CSS linear-gradient (default), radial-gradient, and conic-gradient. Linear runs straight; radial fans out from a center point; conic sweeps around a center like a pie chart. Each has its own shape parameters in the editor.
How many color stops can I add?
There is no hard limit, but more than ~10 stops makes editing fiddly and increases the rendered CSS size. Most aesthetic gradients use 2-4 colors. The page lets you drag stops along the gradient track to fine-tune positions.
What output formats are available?
Standard CSS background-image syntax, ready to paste into a stylesheet. Some builds also export PNG (rasterised at the chosen size), SVG (vector), or Tailwind CSS arbitrary-value syntax.
Why does my gradient look 'banded'?
Gradients with similar colors and a small color range can show visible banding because the screen has only 256 levels per channel.

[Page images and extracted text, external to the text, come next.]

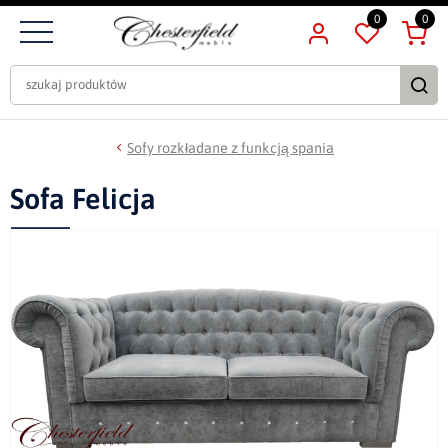
0
0
Sofy rozkładane z funkcją spania
Sofa Felicja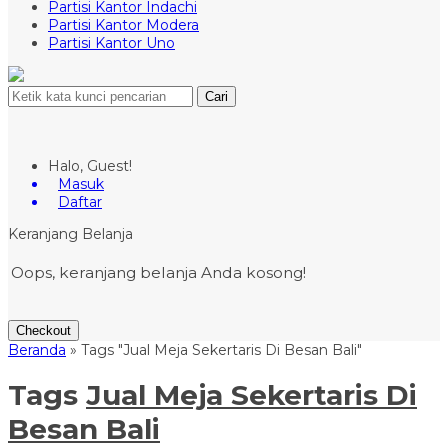
Partisi Kantor Indachi
Partisi Kantor Modera
Partisi Kantor Uno
Cari
Halo, Guest!
Masuk
Daftar
Keranjang Belanja
Oops, keranjang belanja Anda kosong!
Checkout
Beranda
»
Tags "Jual Meja Sekertaris Di Besan Bali"
Tags
Jual Meja Sekertaris Di
Besan Bali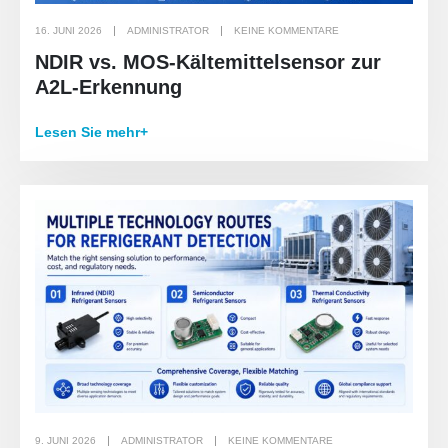
16. JUNI 2026
ADMINISTRATOR
KEINE KOMMENTARE
NDIR vs. MOS-Kältemittelsensor zur
A2L-Erkennung
Lesen Sie mehr+
9. JUNI 2026
ADMINISTRATOR
KEINE KOMMENTARE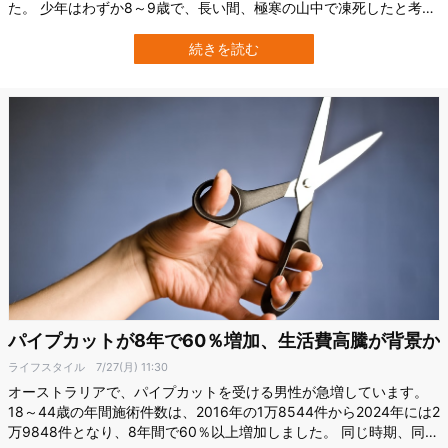
た。 少年はわずか8～9歳で、長い間、極寒の山中で凍死したと考え
られてきました。 しかし最新の分析から、少年は死亡前の約9カ月
間に最大2800キロを移動し、最後は頭部に強い打撃を受けて神々へ
続きを読む
捧げられた可能性が浮かび上がったのです。 この研究は、スペイン
のバレンシア大学（Uni…
パイプカットが8年で60％増加、生活費高騰が背景か
ライフスタイル
7/27(月) 11:30
オーストラリアで、パイプカットを受ける男性が急増しています。
18～44歳の年間施術件数は、2016年の1万8544件から2024年には2
万9848件となり、8年間で60％以上増加しました。 同じ時期、同国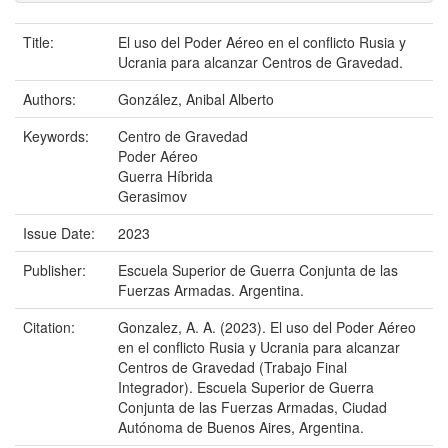
Title:
El uso del Poder Aéreo en el conflicto Rusia y
Ucrania para alcanzar Centros de Gravedad.
Authors:
González, Anibal Alberto
Keywords:
Centro de Gravedad
Poder Aéreo
Guerra Híbrida
Gerasimov
Issue Date:
2023
Publisher:
Escuela Superior de Guerra Conjunta de las
Fuerzas Armadas. Argentina.
Citation:
Gonzalez, A. A. (2023). El uso del Poder Aéreo
en el conflicto Rusia y Ucrania para alcanzar
Centros de Gravedad (Trabajo Final
Integrador). Escuela Superior de Guerra
Conjunta de las Fuerzas Armadas, Ciudad
Autónoma de Buenos Aires, Argentina.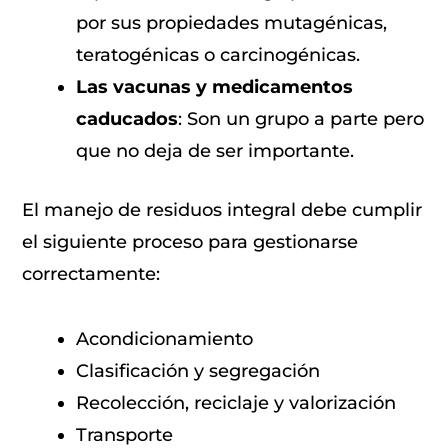
por sus propiedades mutagénicas,
teratogénicas o carcinogénicas.
Las vacunas y medicamentos
caducados
: Son un grupo a parte pero
que no deja de ser importante.
El manejo de residuos integral debe cumplir
el siguiente proceso para gestionarse
correctamente:
Acondicionamiento
Clasificación y segregación
Recolección, reciclaje y valorización
Transporte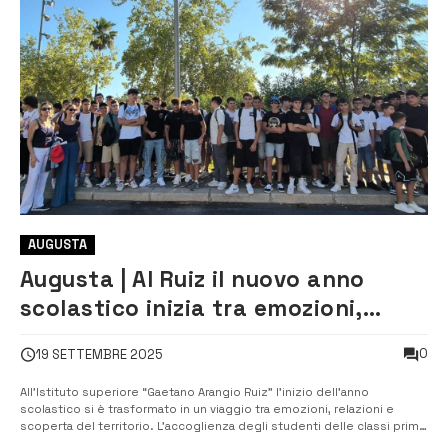
AUGUSTA
Augusta | Al Ruiz il nuovo anno
scolastico inizia tra emozioni,
storia e comunità
0
19 SETTEMBRE 2025
All’Istituto superiore “Gaetano Arangio Ruiz” l’inizio dell’anno
scolastico si è trasformato in un viaggio tra emozioni, relazioni e
scoperta del territorio. L’accoglienza degli studenti delle classi prime
è stata al centro di due percorsi complementari: il progetto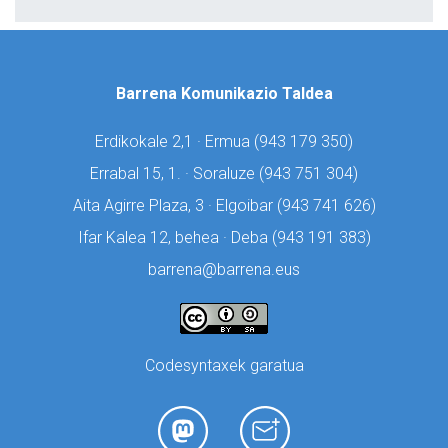
Barrena Komunikazio Taldea
Erdikokale 2,1 · Ermua (
943 179 350)
Errabal 15, 1. · Soraluze (
943 751 304)
Aita Agirre Plaza, 3 · Elgoibar (
943 741 626)
Ifar Kalea 12, behea · Deba (
943 191 383)
barrena@barrena.eus
Codesyntaxek garatua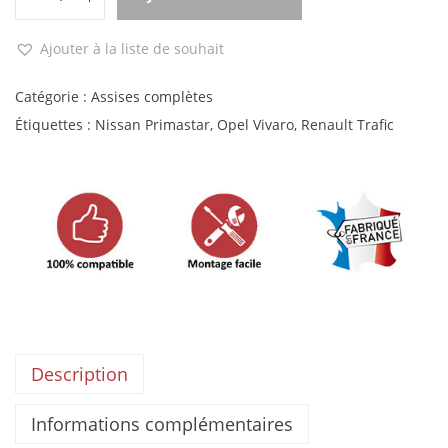
Ajouter à la liste de souhait
Catégorie :
Assises complètes
Étiquettes :
Nissan Primastar
,
Opel Vivaro
,
Renault Trafic
Description
Informations complémentaires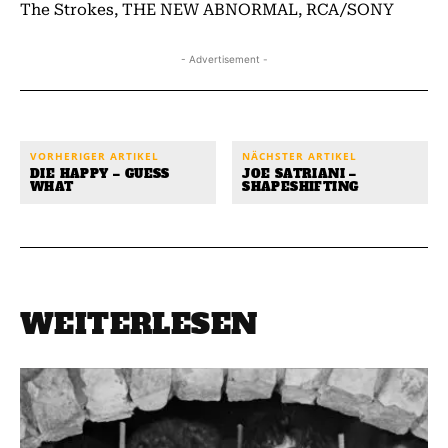
The Strokes, THE NEW ABNORMAL, RCA/SONY
- Advertisement -
VORHERIGER ARTIKEL
NÄCHSTER ARTIKEL
DIE HAPPY – GUESS
JOE SATRIANI –
WHAT
SHAPESHIFTING
WEITERLESEN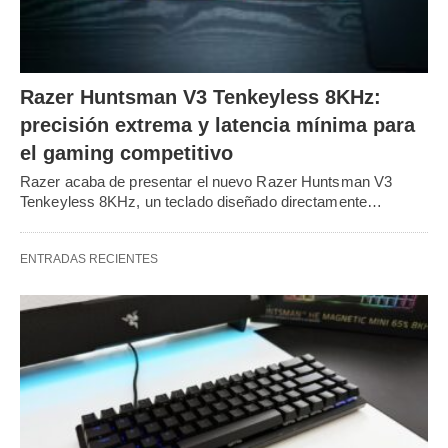
Razer Huntsman V3 Tenkeyless 8KHz:
precisión extrema y latencia mínima para
el gaming competitivo
Razer acaba de presentar el nuevo Razer Huntsman V3
Tenkeyless 8KHz, un teclado diseñado directamente…
ENTRADAS RECIENTES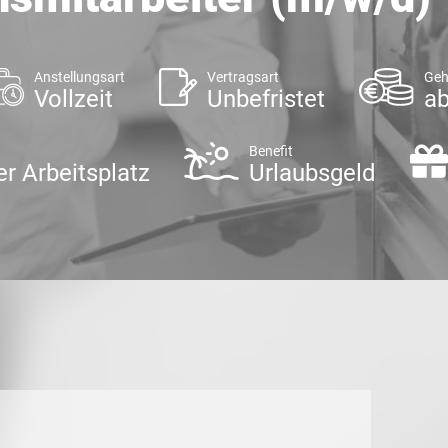
Anstellungsart
Vertragsart
Geh
Vollzeit
Unbefristet
ab
Benefit
er Arbeitsplatz
Urlaubsgeld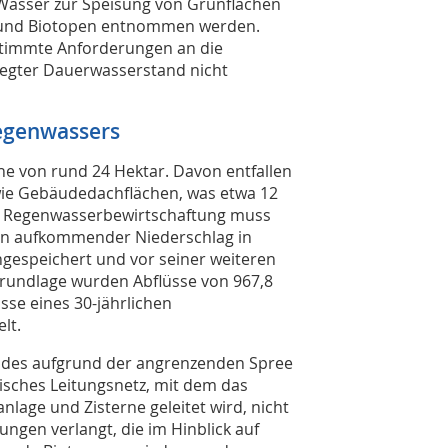
Wasser zur Speisung von Grünflächen
und Biotopen entnommen werden.
estimmte Anforderungen an die
legter Dauerwasserstand nicht
Regenwassers
e von rund 24 Hektar. Davon entfallen
owie Gebäudedachflächen, was etwa 12
die Regenwasserbewirtschaftung muss
hen aufkommender Niederschlag in
gespeichert und vor seiner weiteren
rundlage wurden Abflüsse von 967,8
sse eines 30-jährlichen
lt.
d des aufgrund der angrenzenden Spree
sches Leitungsnetz, mit dem das
lage und Zisterne geleitet wird, nicht
ngen verlangt, die im Hinblick auf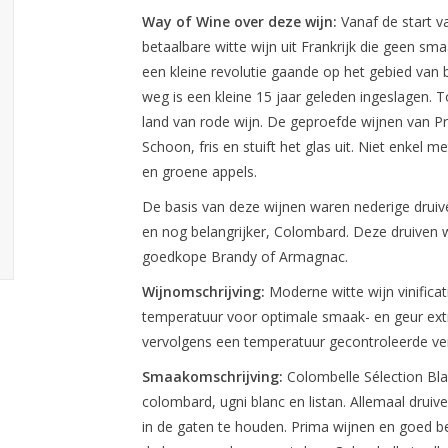
Way of Wine over deze wijn:
Vanaf de start 
betaalbare witte wijn uit Frankrijk die geen sma
een kleine revolutie gaande op het gebied van be
weg is een kleine 15 jaar geleden ingeslagen.
land van rode wijn. De geproefde wijnen van P
Schoon, fris en stuift het glas uit. Niet enkel 
en groene appels.
De basis van deze wijnen waren nederige druiven
en nog belangrijker, Colombard. Deze druiven 
goedkope Brandy of Armagnac.
Wijnomschrijving:
Moderne witte wijn vinificat
temperatuur voor optimale smaak- en geur extr
vervolgens een temperatuur gecontroleerde ver
Smaakomschrijving:
Colombelle Sélection Bl
colombard, ugni blanc en listan. Allemaal druiv
in de gaten te houden. Prima wijnen en goed be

Add slight noise (CSS filter or an SVG noise overlay) or pick more contrasting endpoints. Some browsers also dither gradients better than others.
How do I make a 'mesh' or 'multi-direction' gradient?
CSS doesn't have a native mesh gradient. Approximate it by stacking multiple radial-gradients with transparency in the same background-image (multiple backgrounds, comma-separated). The page may have a 'multi-stop' mode that does this automatically.
What about transparency?
Color stops accept alpha (rgba or 8-digit hex with alpha). Use this to fade a gradient into a background or to layer multiple gradients. Modern browsers fully support alpha in gradient stops.
Is the gradient generated locally?
Yes. Everything happens in your browser. Generated CSS is just text and the rasterised export uses canvas - no data is uploaded.